■ EXERCISE REQUIREMENTS: Copy word for word the lines of the data below, from the line with "scientific name: Salvia indica" up to and including the final line of the data, and nothing else.

----- MATERIAL FOR THIS EXERCISE -----

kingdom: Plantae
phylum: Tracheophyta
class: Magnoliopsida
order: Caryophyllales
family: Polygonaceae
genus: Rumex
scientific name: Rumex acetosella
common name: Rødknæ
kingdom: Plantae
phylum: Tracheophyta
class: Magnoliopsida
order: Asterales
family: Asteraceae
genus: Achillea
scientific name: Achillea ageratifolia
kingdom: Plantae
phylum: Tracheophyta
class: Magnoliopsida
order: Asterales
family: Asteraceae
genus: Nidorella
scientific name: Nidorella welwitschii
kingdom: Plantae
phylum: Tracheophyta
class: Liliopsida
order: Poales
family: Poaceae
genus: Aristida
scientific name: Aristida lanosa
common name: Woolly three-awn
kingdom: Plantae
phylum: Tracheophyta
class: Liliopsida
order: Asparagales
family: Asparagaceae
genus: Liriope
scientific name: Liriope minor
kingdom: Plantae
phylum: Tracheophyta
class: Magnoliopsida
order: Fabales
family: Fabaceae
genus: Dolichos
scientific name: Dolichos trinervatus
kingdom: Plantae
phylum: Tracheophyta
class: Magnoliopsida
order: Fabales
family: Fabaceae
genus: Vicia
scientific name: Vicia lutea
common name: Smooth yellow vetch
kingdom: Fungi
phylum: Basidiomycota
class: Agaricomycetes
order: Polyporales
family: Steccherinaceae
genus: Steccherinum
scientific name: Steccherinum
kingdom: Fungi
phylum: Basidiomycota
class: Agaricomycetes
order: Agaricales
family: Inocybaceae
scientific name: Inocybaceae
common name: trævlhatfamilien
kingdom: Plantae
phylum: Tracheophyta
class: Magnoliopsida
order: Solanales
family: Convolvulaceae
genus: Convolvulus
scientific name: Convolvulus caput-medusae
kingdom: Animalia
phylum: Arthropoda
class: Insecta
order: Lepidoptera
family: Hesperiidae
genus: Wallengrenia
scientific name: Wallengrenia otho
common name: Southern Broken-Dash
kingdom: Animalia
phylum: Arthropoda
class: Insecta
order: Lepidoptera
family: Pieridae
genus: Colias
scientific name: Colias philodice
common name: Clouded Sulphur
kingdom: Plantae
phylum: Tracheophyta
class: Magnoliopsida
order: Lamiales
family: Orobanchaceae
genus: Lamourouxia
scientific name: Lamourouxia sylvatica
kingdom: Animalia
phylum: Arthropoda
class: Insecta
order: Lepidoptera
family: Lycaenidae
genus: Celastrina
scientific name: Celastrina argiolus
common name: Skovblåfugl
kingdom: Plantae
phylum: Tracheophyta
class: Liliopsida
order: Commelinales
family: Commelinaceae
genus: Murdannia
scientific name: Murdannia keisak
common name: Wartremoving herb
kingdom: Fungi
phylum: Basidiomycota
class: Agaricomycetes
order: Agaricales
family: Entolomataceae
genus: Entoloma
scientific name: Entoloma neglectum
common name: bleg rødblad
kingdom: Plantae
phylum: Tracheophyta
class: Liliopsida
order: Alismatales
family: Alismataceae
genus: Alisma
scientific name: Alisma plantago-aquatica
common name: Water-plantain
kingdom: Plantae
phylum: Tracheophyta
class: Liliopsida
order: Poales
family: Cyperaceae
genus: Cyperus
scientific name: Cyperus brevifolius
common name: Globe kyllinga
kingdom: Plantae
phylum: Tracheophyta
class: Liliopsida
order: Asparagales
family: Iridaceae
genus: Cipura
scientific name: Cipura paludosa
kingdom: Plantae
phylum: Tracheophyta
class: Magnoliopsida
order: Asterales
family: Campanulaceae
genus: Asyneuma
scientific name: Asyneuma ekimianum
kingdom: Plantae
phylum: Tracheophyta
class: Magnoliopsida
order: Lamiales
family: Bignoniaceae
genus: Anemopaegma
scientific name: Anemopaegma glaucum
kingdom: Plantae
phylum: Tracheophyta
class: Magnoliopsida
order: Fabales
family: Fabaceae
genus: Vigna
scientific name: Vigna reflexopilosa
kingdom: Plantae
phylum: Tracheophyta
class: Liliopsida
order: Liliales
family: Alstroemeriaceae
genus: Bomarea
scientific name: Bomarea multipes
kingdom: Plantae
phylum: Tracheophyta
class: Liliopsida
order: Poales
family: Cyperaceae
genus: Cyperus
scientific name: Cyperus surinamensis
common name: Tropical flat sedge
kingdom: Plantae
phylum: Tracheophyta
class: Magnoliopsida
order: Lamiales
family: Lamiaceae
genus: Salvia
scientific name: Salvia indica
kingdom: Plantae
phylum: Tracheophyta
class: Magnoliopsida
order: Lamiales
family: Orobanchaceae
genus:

-----

■ THE SOLUTION:
scientific name: Salvia indica
kingdom: Plantae
phylum: Tracheophyta
class: Magnoliopsida
order: Lamiales
family: Orobanchaceae
genus:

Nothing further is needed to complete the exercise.